The United States of America is the wealthiest nation in the world, with the largest economy and biggest research and development establishments. It put men on the moon and sent space probes beyond the bounds of our solar system. Despite this, it has an unenviable environmental record.
Beyond the current American record holder of the British Petroleum oil spill in the Gulf of Mexico, the United States can boast of a number of environmental disasters, almost all of which are related to either the energy industry or the chemical industry.
Off-shore oil drilling and transportation are responsible for some of the biggest environmental problems in the United States, or even the world.
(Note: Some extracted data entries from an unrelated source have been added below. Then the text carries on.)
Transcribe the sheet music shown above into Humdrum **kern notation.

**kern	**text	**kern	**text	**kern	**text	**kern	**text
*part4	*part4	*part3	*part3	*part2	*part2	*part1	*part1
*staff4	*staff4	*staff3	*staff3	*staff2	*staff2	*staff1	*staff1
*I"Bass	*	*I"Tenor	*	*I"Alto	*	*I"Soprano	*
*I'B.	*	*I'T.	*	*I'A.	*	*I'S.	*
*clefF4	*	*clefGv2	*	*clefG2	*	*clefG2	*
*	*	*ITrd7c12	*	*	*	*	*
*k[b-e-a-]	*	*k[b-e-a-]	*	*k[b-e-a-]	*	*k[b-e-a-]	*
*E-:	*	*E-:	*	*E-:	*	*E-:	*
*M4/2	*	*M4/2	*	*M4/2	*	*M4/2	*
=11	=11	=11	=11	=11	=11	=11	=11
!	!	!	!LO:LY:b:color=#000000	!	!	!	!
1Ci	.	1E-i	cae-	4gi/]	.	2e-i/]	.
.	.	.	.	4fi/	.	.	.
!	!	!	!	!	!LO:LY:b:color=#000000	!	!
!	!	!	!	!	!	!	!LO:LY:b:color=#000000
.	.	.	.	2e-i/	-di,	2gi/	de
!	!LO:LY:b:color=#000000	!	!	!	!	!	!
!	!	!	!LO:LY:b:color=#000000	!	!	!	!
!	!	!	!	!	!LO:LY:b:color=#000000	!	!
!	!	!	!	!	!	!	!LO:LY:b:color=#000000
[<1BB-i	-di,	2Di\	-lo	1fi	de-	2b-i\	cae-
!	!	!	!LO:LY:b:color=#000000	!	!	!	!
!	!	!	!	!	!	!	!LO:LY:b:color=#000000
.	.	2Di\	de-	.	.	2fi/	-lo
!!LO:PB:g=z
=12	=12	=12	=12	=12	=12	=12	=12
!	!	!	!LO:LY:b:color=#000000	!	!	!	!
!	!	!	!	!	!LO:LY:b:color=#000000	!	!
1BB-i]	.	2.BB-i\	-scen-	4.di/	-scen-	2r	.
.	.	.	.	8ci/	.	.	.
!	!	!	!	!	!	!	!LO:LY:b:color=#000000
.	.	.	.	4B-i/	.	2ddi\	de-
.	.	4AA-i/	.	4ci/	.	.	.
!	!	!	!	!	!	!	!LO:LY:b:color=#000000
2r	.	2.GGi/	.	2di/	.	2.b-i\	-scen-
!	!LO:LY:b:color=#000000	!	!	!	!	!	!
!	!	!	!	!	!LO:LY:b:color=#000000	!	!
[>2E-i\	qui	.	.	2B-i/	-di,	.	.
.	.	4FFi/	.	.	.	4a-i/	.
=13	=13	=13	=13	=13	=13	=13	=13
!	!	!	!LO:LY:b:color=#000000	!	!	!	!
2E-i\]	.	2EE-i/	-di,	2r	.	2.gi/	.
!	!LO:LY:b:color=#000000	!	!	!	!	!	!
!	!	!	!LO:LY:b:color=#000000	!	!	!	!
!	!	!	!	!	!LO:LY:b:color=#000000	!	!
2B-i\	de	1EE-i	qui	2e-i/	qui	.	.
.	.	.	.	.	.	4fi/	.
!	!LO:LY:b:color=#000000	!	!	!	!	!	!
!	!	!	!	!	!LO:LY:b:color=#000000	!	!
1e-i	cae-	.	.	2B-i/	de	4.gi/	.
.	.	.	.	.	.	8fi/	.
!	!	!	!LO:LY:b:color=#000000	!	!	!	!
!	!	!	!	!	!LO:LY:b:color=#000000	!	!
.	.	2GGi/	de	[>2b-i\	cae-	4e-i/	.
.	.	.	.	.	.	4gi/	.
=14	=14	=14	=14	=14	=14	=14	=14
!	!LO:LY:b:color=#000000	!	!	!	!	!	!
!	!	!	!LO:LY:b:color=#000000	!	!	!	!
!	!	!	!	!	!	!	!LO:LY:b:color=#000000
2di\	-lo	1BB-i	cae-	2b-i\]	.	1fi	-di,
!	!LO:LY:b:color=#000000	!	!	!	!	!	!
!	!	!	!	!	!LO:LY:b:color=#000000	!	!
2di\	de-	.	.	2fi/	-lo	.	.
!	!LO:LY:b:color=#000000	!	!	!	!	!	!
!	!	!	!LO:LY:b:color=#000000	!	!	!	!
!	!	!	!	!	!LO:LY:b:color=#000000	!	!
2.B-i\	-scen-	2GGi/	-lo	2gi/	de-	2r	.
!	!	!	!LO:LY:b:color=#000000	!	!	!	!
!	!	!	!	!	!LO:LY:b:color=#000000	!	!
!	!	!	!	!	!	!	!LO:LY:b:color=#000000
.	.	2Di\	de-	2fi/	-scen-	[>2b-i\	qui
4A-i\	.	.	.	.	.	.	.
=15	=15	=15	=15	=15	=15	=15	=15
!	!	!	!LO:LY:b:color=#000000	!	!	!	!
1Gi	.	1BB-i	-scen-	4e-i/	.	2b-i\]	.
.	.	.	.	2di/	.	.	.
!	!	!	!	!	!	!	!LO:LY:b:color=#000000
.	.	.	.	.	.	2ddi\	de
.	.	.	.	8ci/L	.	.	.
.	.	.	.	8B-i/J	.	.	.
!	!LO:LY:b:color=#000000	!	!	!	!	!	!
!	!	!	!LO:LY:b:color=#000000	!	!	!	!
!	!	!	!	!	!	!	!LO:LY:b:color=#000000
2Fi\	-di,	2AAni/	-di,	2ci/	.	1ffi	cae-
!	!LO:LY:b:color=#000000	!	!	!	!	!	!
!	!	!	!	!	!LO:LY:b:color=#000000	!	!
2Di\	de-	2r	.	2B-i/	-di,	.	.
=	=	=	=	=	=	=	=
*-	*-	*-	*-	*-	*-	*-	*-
While events like the Exxon Valdez spill, or the Gulf Coast spill are thankfully rare, the amount of damage they cause can be monumental. However, there are many smaller accidents and leaks that occur every day that are rarely reported.
The chemical industry is also responsible for some serious environmental problems. Of course, the Love Canal debacle, which became the site of the first Superfund cleanup, is notable here. Love Canal was a neighbourhood in Niagara Falls, New York that was used as a chemical waste dump by Hooker chemical in the 1950s. 21,000 tons of waste were disposed of in drums on the site, including benzene and dioxins. By the 1970s, the leaking toxic waste was causing birth defects in local neighbourhoods, the residents of which had to eventually be relocated by the federal government. Hooker Chemical, now owned by Occidental Petroleum, eventually had to pay $129 million in restitution.
Other notable toxic sites include Anniston, Alabama, where chemical giant Monsanto dumped millions of kilograms of toxic materials, which were a by-product of the production of PCBs, into Anniston Creek. They also disposed of millions of kilograms of PCBs by dumping them into open disposal pits. Despite being fined nearly $700 million, Monsanto never issued an apology nor admitted responsibility.
Libby, Montana and Picher, Oklahoma are towns that have been devastated or destroyed by the mining of lead and asbestos, which are both incredibly toxic. Libby was cleaned of its asbestos contamination, though the corporation involved, W. R. Grace, was driven into bankruptcy by the over 120,000 asbestos-related lawsuits against it. Picher was eventually abandoned due to the extremely high concentrations of lead in the ground.
Of course, the king of pollution in the United States is coal. In addition to the tons of aerosols, particulates, and acid rain each power plant produces, there is also the ash to contend with. This ash is extremely toxic, with each power plant producing several tons of arsenic, lead, barium, and other heavy metals each year. This ash is usually stored on site in sludge ponds at the power plant, each of which can hold millions of gallons of water mixed with the toxic ash. On some occasions, these ponds have overflowed, often due to dam failure, and inundated the surrounding countryside with hazardous material. In 2000, this happened in West Virginia, and in 2008 at the Tennessee Valley Authority Fossil Fuel plant in Kingston, Tennessee.
These are just the disasters. Everyday decisions, like building cities in the desert, or building new suburbs, lead to long-term environmental damage, sucking all the water out of entire watersheds, massive deforestation and habitat loss, mountains of garbage swallowing the waste of millions of people, and countless tons of herbicides and pesticides employed to over-feed a nation.
The United States has its share of breathtakingly beautiful areas as well, of that there can be no doubt. The Florida Everglades, Yellowstone National Park, the Grand Canyon, and California’s redwood forests are just some of the wonderful national areas in the country. The stain of the toxic waste dumps can overshadow the beauty, though.
America has the potential to be a shining example of environmental responsibility, and has the resources to lead the way towards a renewable, and sustainable, future. Unfortunately, based on its past record, it seems to be unwilling to take up the mantle of environmental leadership.